En estas estancias, también se enseña a encontrarse con la muerte, a no temerla, a que no te paralice. Muchos bomberos de Madrid se topan por primera vez en estas salas con fallecidos. Los miran, los tocan, comparten el espacio con ellos. “Tienen que estar seguros de que no se van a quedar impactados cuando el día de mañana, en una intervención, se encuentren con un muerto. Si se quedan en shock en un momento así, puede ser fatal”, especifica Vázquez. En estas prácticas están acompañados de psicólogos.
Todos los cuerpos que entran en estas instalaciones tienen un nombre y apellido. Este no es un destino para los cadáveres sin identificar. Los fallecidos que reposan en estas cámaras decidieron en vida que este sería su destino, como María, la señora que acaba de rellenar el formulario. Cualquiera puede donar, solo hay algunas excepciones como la gente con obesidad mórbida, por una cuestión logística, los cuerpos que han sido sometidos a una autopsia o las personas con una enfermedad infecciosa. “Para formalizar la decisión tiene que haber dos testigos con la persona que va a donar. Algunos de ellos llaman cada cierto tiempo para comprobar que todo sigue en orden, otros vienen a ver las instalaciones... Con algunos tenemos cierta relación, pero emocionalmente no me puedo implicar mucho con ellos porque luego los veré aquí”, comenta Vázquez señalando a una de las camillas.

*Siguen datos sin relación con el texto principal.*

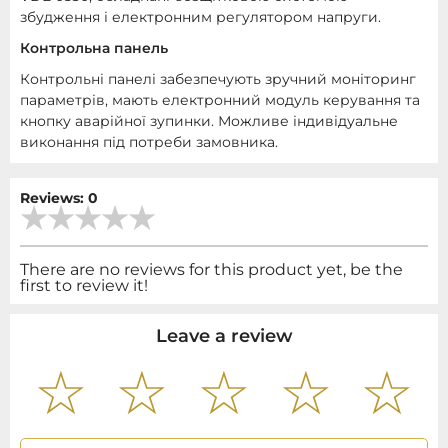
збудження і електронним регулятором напруги.
Контрольна панель
Контрольні панелі забезпечують зручний моніторинг
параметрів, мають електронний модуль керування та
кнопку аварійної зупинки. Можливе індивідуальне
виконання під потреби замовника.
Reviews: 0
There are no reviews for this product yet, be the
first to review it!
Leave a review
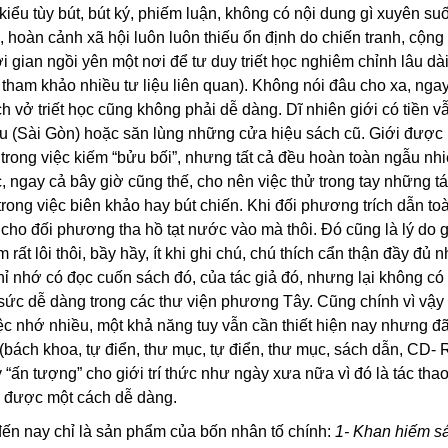
 kiểu tùy bút, bút ký, phiếm luận, không có nội dung gì xuyên su
, hoàn cảnh xã hội luôn luôn thiếu ổn định do chiến tranh, cộng
 gian ngồi yên một nơi để tư duy triết học nghiêm chỉnh lâu dà
 tham khảo nhiều tư liệu liên quan). Không nói đâu cho xa, nga
h vở triết học cũng không phải dễ dàng. Dĩ nhiên giới có tiền v
u (Sài Gòn) hoặc săn lùng những cửa hiệu sách cũ. Giới được
rong việc kiếm “bửu bối”, nhưng tất cả đều hoàn toàn ngẫu nhi
 ngay cả bây giờ cũng thế, cho nên việc thử trong tay những 
n trong việc biên khảo hay bút chiến. Khi đối phương trích dẫn toà
cho đối phương tha hồ tạt nước vào mà thôi. Đó cũng là lý do gi
ất lôi thôi, bầy hầy, ít khi ghi chú, chú thích cẩn thận đầy đủ 
chỉ nhớ có đọc cuốn sách đó, của tác giả đó, nhưng lại không có 
 sức dễ dàng trong các thư viện phương Tây. Cũng chính vì vậy
iệc nhớ nhiều, một khả năng tuy vẫn cần thiết hiện nay nhưng 
 (bách khoa, tự điển, thư mục, tự điển, thư mục, sách dẫn, CD-
y “ấn tượng” cho giới trí thức như ngày xưa nữa vì đó là tác tha
n được một cách dễ dàng.
 đến nay chỉ là sản phẩm của bốn nhân tố chính:
1- Khan hiếm s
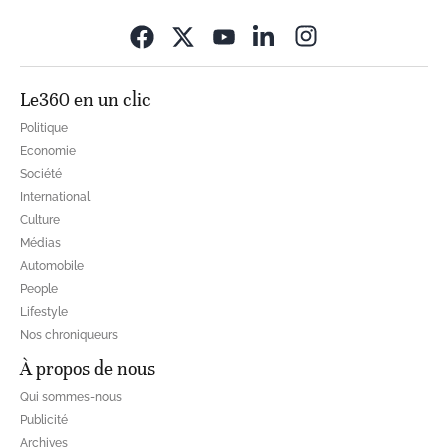
Opens in new wi
Le360 en un clic
Politique
Economie
Société
International
Culture
Médias
Automobile
People
Lifestyle
Nos chroniqueurs
À propos de nous
Qui sommes-nous
Publicité
Archives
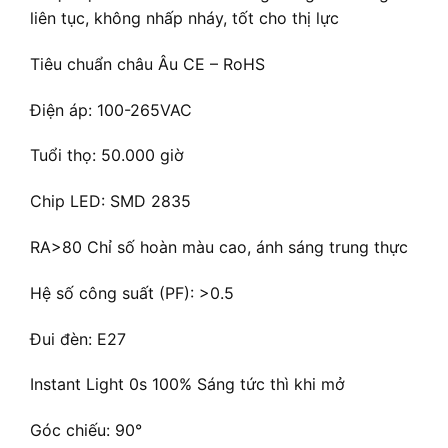
liên tục, không nhấp nháy, tốt cho thị lực
Tiêu chuẩn châu Âu CE – RoHS
Điện áp: 100-265VAC
Tuổi thọ: 50.000 giờ
Chip LED: SMD 2835
RA>80 Chỉ số hoàn màu cao, ánh sáng trung thực
Hệ số công suất (PF): >0.5
Đui đèn: E27
Instant Light 0s 100% Sáng tức thì khi mở
Góc chiếu: 90°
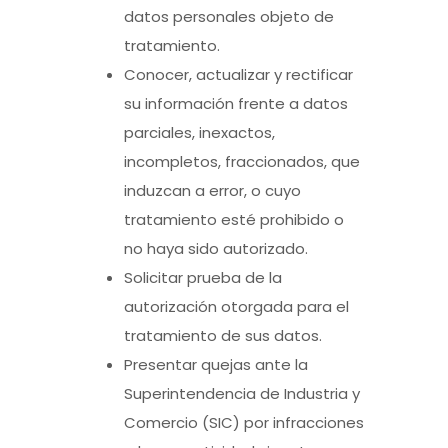
datos personales objeto de
tratamiento.
Conocer, actualizar y rectificar
su información frente a datos
parciales, inexactos,
incompletos, fraccionados, que
induzcan a error, o cuyo
tratamiento esté prohibido o
no haya sido autorizado.
Solicitar prueba de la
autorización otorgada para el
tratamiento de sus datos.
Presentar quejas ante la
Superintendencia de Industria y
Comercio (SIC) por infracciones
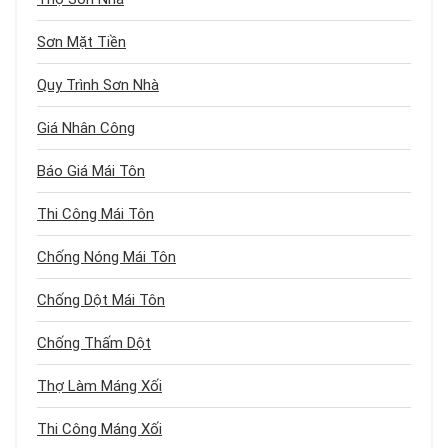
Sơn Mặt Tiền
Quy Trình Sơn Nhà
Giá Nhân Công
Báo Giá Mái Tôn
Thi Công Mái Tôn
Chống Nóng Mái Tôn
Chống Dột Mái Tôn
Chống Thấm Dột
Thợ Làm Máng Xối
Thi Công Máng Xối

La directora se lamenta de que ha habido ocasiones en las que las familias no han respetado esta última voluntad: “Muchas veces por desconocimiento o por motivos religiosos... Te da pena pero no puedes hacer nada, por eso yo insisto mucho en mostrar lo que se hace aquí y para lo que sirve. Si después de muerto puedes ayudar a salvar la vida de... no sé, un niño, pues esta se convierte en una opción tan válida como el enterramiento o la incineración”. Empeñada en romper tabúes y mitos sobre lo que pasa en estas cuatro paredes detalla que hay todo tipo de donantes. “También musulmanes, ellos solo te piden que hagas un rito antes de utilizar el cuerpo, pero claro que hemos tenido”, puntualiza.
María tiene total confianza en que su familia la respetará, por eso desaparece por el pasillo tranquila, no ha necesitado ni siquiera ver las instalaciones. “Sé que son óptimas y seré útil, con eso me basta”, comenta con un dulce acento colombiano. Y se marcha del edificio en el que los cadáveres sirven, tal vez, para salvar mil vidas.